I specialize in Newborn and Family photography. I love spending time with families and getting kids to laugh and giggle. I love capturing true, authentic love. The kind of happiness you can’t get in posed sit/stand here and smile photographs the true playful love between parents and their children, siblings, and mom and dad. It’s important to showcase love and emotion, the chaotic silliness of kids at all ages, and to remind parents that this time in our lives is fleeting, and we truly blink, and our babies are now teenagers. I quickly realized that time flies by after becoming a mom, and I want to make these moments last forever. I can only do that by capturing them on camera, whether photograph or video. However, with that being said, I do truly believe that we must live in the moment as parents, especially moms, so I try not to spend too much time watching my kids through my phone screen. That is why I am here as a photographer. So you can take some quick videos or snap a quick photo on your phone, but putting your phone down and living in the moment, looking at your children watching them and not your phone screen, is priceless, and no amount of money will ever be able to replace that. Hiring a photographer at least once a year helps make that an easier thing to do. What sets me apart from many photographers is the playful sessions and love I capture and that I take a photograph and create a beautiful piece of art through editing. My work, where I feel the real “creative and artistic” piece, is so vibrant and colorful, only created in post-processing through editing. I love sunsets and capturing that golden glow at the end of the day. I will forever be a sunset chaser. After being a photographer for so long, truly seeing light and color has changed everything for me. I never understood when I first started, but now I get it. Seeing light and color now is so different than when I first started; it has been one of my favorite things since becoming a photographer.
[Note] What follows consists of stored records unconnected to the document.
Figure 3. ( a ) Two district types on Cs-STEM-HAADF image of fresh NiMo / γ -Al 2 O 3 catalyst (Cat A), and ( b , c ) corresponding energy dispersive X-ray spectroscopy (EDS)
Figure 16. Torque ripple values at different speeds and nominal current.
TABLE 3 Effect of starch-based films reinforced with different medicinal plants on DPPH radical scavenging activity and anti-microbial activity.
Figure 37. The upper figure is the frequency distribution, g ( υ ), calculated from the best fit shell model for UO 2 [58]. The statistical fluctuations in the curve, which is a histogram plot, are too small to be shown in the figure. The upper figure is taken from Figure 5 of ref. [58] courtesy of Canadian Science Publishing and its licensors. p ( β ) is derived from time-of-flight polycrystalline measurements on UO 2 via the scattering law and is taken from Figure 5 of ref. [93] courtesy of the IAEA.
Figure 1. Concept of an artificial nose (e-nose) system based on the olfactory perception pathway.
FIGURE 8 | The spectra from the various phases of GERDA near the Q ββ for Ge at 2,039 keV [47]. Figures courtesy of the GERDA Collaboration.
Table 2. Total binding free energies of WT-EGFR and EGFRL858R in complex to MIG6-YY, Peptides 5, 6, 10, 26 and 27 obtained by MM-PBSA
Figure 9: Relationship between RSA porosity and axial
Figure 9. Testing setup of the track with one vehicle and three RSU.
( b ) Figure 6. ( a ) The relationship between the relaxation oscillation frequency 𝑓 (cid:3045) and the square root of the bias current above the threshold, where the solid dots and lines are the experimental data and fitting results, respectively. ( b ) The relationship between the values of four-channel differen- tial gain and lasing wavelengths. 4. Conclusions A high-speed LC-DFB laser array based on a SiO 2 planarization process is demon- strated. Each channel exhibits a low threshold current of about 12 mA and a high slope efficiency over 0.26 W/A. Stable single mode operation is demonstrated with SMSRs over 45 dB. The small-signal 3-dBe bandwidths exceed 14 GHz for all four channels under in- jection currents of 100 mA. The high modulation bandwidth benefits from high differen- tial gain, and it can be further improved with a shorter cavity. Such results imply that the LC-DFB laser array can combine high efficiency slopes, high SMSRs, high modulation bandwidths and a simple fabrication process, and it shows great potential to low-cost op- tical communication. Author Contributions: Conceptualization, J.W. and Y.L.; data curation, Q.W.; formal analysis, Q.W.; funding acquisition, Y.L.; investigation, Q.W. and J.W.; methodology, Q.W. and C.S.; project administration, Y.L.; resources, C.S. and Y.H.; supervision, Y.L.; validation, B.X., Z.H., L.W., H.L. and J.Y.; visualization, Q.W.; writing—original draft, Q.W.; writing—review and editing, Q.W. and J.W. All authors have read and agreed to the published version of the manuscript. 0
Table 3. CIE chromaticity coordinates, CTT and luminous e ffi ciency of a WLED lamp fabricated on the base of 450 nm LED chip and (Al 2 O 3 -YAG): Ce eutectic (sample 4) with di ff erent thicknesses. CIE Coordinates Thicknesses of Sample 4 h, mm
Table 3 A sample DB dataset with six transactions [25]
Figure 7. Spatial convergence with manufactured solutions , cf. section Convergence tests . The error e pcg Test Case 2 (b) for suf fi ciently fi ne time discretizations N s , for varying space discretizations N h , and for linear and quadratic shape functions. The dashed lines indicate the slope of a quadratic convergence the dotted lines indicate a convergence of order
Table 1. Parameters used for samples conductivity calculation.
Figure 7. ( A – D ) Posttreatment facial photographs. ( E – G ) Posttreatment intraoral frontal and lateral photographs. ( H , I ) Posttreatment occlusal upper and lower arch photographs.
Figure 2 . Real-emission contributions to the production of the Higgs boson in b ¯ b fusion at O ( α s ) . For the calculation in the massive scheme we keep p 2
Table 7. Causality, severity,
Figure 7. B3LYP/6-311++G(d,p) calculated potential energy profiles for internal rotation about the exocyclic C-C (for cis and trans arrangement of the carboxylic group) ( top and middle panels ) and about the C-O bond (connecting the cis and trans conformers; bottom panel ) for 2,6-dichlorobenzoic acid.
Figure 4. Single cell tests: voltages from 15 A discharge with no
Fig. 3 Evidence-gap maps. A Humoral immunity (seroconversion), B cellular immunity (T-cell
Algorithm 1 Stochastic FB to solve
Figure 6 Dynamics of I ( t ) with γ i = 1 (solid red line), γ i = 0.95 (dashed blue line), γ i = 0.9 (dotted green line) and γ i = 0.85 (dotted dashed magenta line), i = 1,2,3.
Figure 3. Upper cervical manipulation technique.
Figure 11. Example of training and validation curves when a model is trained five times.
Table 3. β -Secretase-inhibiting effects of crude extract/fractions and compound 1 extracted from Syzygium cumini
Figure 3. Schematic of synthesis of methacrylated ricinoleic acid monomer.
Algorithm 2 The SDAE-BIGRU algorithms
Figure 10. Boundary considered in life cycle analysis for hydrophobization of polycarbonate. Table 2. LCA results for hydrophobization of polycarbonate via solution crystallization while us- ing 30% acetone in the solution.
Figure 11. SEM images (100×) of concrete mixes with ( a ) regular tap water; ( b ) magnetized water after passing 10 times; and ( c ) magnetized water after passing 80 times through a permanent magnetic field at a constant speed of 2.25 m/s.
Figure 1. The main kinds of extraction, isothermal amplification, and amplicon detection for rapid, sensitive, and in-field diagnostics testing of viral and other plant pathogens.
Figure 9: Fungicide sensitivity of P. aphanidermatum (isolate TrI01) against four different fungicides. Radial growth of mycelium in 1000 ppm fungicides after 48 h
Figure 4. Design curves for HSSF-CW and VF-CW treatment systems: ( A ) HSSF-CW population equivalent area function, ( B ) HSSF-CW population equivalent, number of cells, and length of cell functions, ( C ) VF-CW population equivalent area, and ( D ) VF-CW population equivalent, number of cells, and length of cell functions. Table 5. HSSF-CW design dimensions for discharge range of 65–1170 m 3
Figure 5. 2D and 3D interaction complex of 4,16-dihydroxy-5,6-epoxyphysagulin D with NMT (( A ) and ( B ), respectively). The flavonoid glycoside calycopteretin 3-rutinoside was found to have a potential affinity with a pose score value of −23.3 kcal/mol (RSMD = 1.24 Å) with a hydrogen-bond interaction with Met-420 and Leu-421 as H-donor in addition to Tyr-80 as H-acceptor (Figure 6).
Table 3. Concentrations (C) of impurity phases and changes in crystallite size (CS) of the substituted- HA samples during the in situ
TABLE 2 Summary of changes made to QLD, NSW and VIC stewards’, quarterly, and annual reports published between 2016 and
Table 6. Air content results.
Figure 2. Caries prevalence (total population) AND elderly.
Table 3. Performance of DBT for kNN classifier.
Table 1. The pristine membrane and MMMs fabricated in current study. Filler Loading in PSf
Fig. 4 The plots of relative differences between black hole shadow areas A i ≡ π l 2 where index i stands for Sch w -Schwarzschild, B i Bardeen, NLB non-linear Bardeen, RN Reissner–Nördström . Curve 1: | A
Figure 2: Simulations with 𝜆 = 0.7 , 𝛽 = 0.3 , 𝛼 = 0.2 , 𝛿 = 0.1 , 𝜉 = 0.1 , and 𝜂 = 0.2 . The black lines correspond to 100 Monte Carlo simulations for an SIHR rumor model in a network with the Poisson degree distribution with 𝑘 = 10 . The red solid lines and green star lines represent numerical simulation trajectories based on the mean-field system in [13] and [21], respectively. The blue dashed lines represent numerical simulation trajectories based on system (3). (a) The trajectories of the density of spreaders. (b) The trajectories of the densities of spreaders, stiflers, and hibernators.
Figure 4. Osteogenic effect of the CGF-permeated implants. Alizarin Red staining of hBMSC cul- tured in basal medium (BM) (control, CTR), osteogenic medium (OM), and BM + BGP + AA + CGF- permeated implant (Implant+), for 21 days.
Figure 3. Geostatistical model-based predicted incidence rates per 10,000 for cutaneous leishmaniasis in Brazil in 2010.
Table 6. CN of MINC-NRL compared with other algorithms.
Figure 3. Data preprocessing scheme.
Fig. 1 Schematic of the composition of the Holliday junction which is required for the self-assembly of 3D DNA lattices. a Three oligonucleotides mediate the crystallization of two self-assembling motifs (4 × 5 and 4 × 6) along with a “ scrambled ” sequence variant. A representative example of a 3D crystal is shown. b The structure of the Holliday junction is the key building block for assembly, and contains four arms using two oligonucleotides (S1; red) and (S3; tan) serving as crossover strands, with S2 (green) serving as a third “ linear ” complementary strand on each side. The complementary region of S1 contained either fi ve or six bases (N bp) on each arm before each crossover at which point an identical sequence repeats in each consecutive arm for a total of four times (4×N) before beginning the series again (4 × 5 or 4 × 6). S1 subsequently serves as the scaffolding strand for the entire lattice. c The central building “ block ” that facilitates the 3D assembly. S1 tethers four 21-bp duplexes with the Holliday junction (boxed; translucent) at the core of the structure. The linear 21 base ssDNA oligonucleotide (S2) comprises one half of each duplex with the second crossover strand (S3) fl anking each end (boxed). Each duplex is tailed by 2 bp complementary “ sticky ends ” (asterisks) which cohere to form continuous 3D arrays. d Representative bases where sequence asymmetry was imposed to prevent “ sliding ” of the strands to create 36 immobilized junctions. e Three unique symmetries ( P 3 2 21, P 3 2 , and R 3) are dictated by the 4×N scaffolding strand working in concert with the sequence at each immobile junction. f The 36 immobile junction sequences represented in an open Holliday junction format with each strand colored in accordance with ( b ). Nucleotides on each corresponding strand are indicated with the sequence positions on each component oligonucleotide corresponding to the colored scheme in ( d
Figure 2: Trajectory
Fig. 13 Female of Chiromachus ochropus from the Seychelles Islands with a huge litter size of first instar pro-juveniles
Is there anything else you’d like to share with our readers?
I love photographing all families, all types of families. Love is beautiful, and time is fleeting. I want to give all my clients something that they will cherish forever. Especially moms, I feel like moms are constantly snapping pictures of their kids with their partners, and it’s not reciprocated as much. Not only do we, as moms, want those photographs, but when we are gone, our kids will want them. They will want something to hold in their hands and sit there and say, “I remember mom like this, wasn’t she so beautiful.” I want kids to remember themselves as cute, squishy, baby-faced toddlers through the awkward teenage stage where they “pretend” they don’t want to hug mom but do it because she wants them to. All those stages in life are something you will want to remember; they are something that, even though we think will live on forever in our memory, they won’t. The only way to keep those memories alive is through photographs, not just digital images but actual prints. We live in a time when we have taken more photographs than any other generation before us. Still, we are also the generation with fewer prints to pass down to our children and grandchildren. I hope to change that within my business model and create more family heirlooms than digital files that get lost or forgotten on a hard drive.